Sounds of a furious battle, of cursing, the blows of sticks crashing together and breaking glass sounded from the alley; then running footsteps, a woman’s shrieks and the barking of a dog. Worried curiosity lit up the woman’s eyes, but the man, oblivious, began to cut up the lump of hashish.

“It wasn’t easy, my coming here,” she said. “I go from the alley to Gamaliya, so no one will see me, and from Gamaliya to al-Darasa, and from al-Darasa to the desert, until I get to your back door.”

He bent over her, not interrupting the work of his hands, and smelled her armpit delightedly. “I have no problem visiting you in your house.”

“If you do, none of the cowards will give you any trouble.” She smiled. “Even Batikha will pat down the sand for you to walk on. Then they’ll work off their anger on me.” She toyed with his thick mustache and said playfully, “But you sneak out to this place for fear of your wife.”

He dropped the lump and encircled her with his arm, pulling her close so tightly that she moaned.

“God help us from the love of gangsters!” she whispered.

He released her as he lifted his head and threw out his chest like a rooster. “There is only one gangster. The rest are his children.”

She played with the chest hair that curled out of his shirt collar, and said, “Gangster over others but not over me.”

He tweaked her breasts lightly. “You are the crown on my head.” He reached behind the tray and grasped a jug. “Great stuff!”

“It has a strong odor my dear husband might smell,” she said regretfully.

He drank deeply from the jug until he had enough, and lined up the hashish, frowning. “Some kind of a husband he is! I’ve seen him so many times, wandering around like a lunatic—the first-ever male exorcist in this bizarre alley!”

“I owe him my life,” she said, watching him smoke. “That’s why I’m patient with him. There’s no harm in him, and it’s so easy to fool him.”

He offered her the pipe and she took the stem in her mouth eagerly and sucked at it avidly, exhaling the smoke with her eyes closed, her senses already stuporous.
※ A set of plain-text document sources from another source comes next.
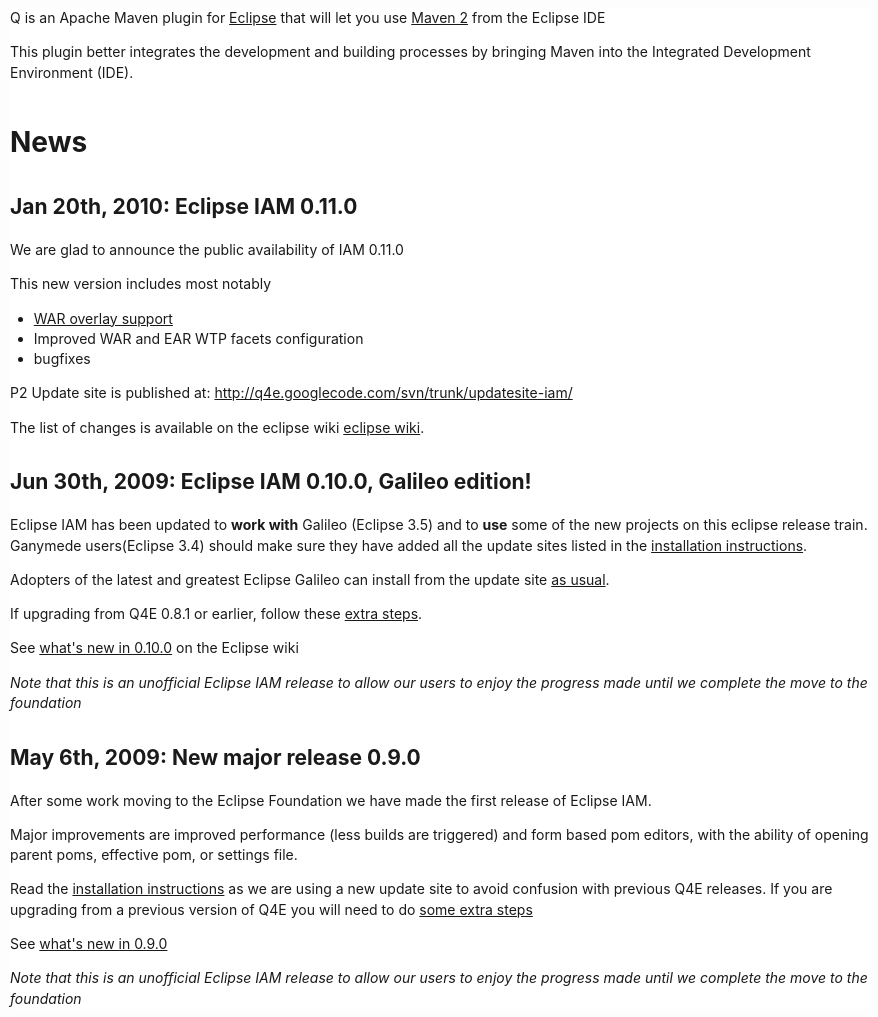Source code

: Q is an Apache Maven plugin for [Eclipse](http://www.eclipse.org) that will let you use [Maven 2](http://maven.apache.org) from the Eclipse IDE

This plugin better integrates the development and building processes by bringing Maven into the Integrated Development Environment (IDE).

# News #

## Jan 20th, 2010: Eclipse IAM 0.11.0 ##

We are glad to announce the public availability of IAM 0.11.0

This new version includes most notably
  * [WAR overlay support](http://wiki.eclipse.org/IAM_WTP_support)
  * Improved WAR and EAR WTP facets configuration
  * bugfixes

P2 Update site is published at: http://q4e.googlecode.com/svn/trunk/updatesite-iam/

The list of changes is available on the eclipse wiki [eclipse wiki](http://wiki.eclipse.org/New_on_IAM_0.11.0).


## Jun 30th, 2009: Eclipse IAM 0.10.0, Galileo edition! ##

Eclipse IAM has been updated to **work with** Galileo (Eclipse 3.5) and to **use** some of the new projects on this eclipse release train. Ganymede users(Eclipse 3.4) should make sure they have added all the update sites listed in the [installation instructions](Installation.md).

Adopters of the latest and greatest Eclipse Galileo can install from the update site [as usual](Installation.md).

If upgrading from Q4E 0.8.1 or earlier, follow these [extra steps](UpgradingToEclipseIAM.md).

See [what's new in 0.10.0](http://wiki.eclipse.org/New_on_IAM_0.10.0) on the Eclipse wiki

_Note that this is an unofficial Eclipse IAM release to allow our users to enjoy the progress made until we complete the move to the foundation_


## May 6th, 2009: New major release 0.9.0 ##

After some work moving to the Eclipse Foundation we have made the first release of Eclipse IAM.

Major improvements are improved performance (less builds are triggered) and form based pom editors, with the ability of opening parent poms, effective pom, or settings file.

Read the [installation instructions](Installation.md) as we are using a new update site to avoid confusion with previous Q4E releases. If you are upgrading from a previous version of Q4E you will need to do [some extra steps](UpgradingToEclipseIAM.md)

See [what's new in 0.9.0](New_in_0_9_0.md)

_Note that this is an unofficial Eclipse IAM release to allow our users to enjoy the progress made until we complete the move to the foundation_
Then he took his turn smoking, drawing intermittent puffs and murmuring between each puff.

“Leave him…he’s wasting…your time…stupid…boy.”

She shrugged disparagingly. “My husband has nothing to do in this world but rid poor people of demons.”

“And you don’t rid him of anything?”

“Never, I swear! One look at his face and there’s nothing to be said.”

“Not even once a month?”

“Not even once a year—he’s distracted from his wife by other people’s demons!”

“So let the demons keep him! What good does it do him?”

She shook her head in confusion. “None. If it weren’t for his father we would have died of starvation by now. He thinks he’s obliged to please the poor people and save them.”

“And who obligated him?”

“He says this is what Gabalawi wants his children to do.”

Interest shone in the slits of Bayoumi’s eyes, and he set the pipe down on the tray. “He said that’s what Gabalawi wants?”

“Yes.”

“Who told him what Gabalawi wants?”

The woman felt anxious and annoyed—she was afraid of spoiling the mood or discussing something dangerous. “That’s how he interprets his sayings as the poets sing them.”

He began to finger a new lump of hashish. “What a bitch of an alley, and the Al Gabal are the worst part of it—they produce most of these quacks, and spread strange news about the estate and the Ten Conditions, as if Gabalawi were their ancestor alone. Yesterday their quack Gabal came with a lie and used it to steal the estate, and today this simpleton is interpreting things that cannot be interpreted. He’ll say that he heard them from Gabalawi himself.”

“All he claims to do is expel demons from poor people,” she said uneasily.

The gangster snorted contemptuously. “For all we know, the estate could have a demon!” He raised his voice to a pitch that did not suit the secrecy of their meeting. “Gabalawi is dead or as good as dead, you bastards!”

Yasmina was afraid of ruining the mood and missing this opportunity. She moved her hand to her dress and then slowly took it off. The man’s features softened after their sullenness, and he gazed at her with gleaming eyes.